I once came across a quote, the legitimacy of which feels admissible to a practical mind- ‘There are only two outcomes to love, either death or heartbreak’. I have feared death since I was five. And heartbreaks, I don’t like to think of. I feel it devoids me of the joy of ‘being in love’ to run on a feeling of insecurity. I like to give it all or none. It keeps me closer to my natural state.

Retrospectively, I have been much of a tolerant. It was a byproduct of my capacity for patience. I rarely lost my temper, I do understand we live in a world. People are at times, infuriating. I like to remain mindful of our limited time and hence I give negligible importance to anger, resentment and spite. It goes without saying that I avoid being hateful towards someone or something. Hence a great deal of relief from what has passed. There would be no conclusions except a re-telling of what we understand about ourselves. Hence me and my partner, we discerned and laid our relationship on the foundation that it’s important that we love ourselves before we can love the other.

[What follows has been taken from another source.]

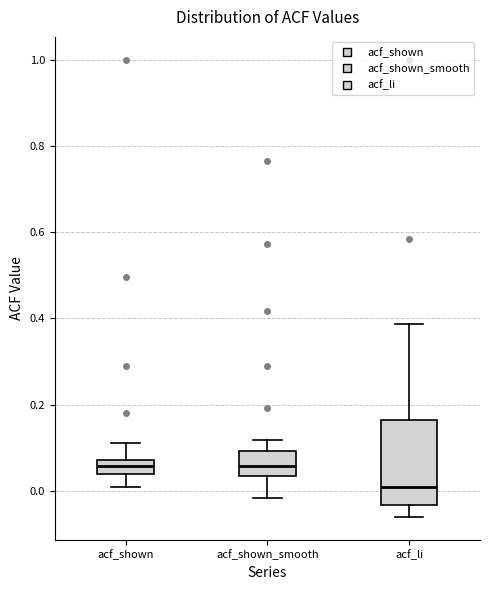

Reading left to right, read every box against the y-axis: the position of its median line, the range the box covers, and the ends of its whiskers. The values are not printed on the chart, so give them approximately, as read against the axis.

acf_shown: median 0.06, box 0.04 to 0.08, whiskers 0.00 to 0.12
acf_shown_smooth: median 0.06, box 0.04 to 0.10, whiskers -0.02 to 0.12
acf_li: median 0.00, box -0.04 to 0.16, whiskers -0.06 to 0.38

It’s important to know who we are before we know anyone else. If we can keep aside the egocentric model of the world, relationships I do believe are an aid to self-growth. It can be parallel yet in the vicinity of our purpose.

From my experience, I realise most of the noise in a relationship is the mind made drama revolving around feelings of fear and self-doubt. I was in ninth grade when I profoundly felt I loved someone. My ideas were corrupted by the novels I read and the unrealistic standards movies had set. To me at that time, love was more of a yearning than ‘being’. An acute state of pretence than presence. I had a hard time feeling authentic. I can forgive myself for the youthful damness, it only taught me what love wasn’t. Further, in another long relationship, many realities of love opened. Relationships in its fancy, do need work. It takes effort to know someone for their frailties and for one’s own. It’s easy to forget our humanness and fall into patterns of conceited conflicts. Over time, I let go of it.

I wouldn’t advocate what love is. To me, it has felt like an inspiriting journey towards self-discovery. To me, relationships are for empowering each other, something I understood from my dad. It underscores my responsibility as a human to be able to feel a feeling freely. To be able to love freely and receive it equally. It’s a good antidote to despair and after having tested many philosophies, I can ascertain that love is a quintessential life force holding the world together. I like to believe that, I believe that.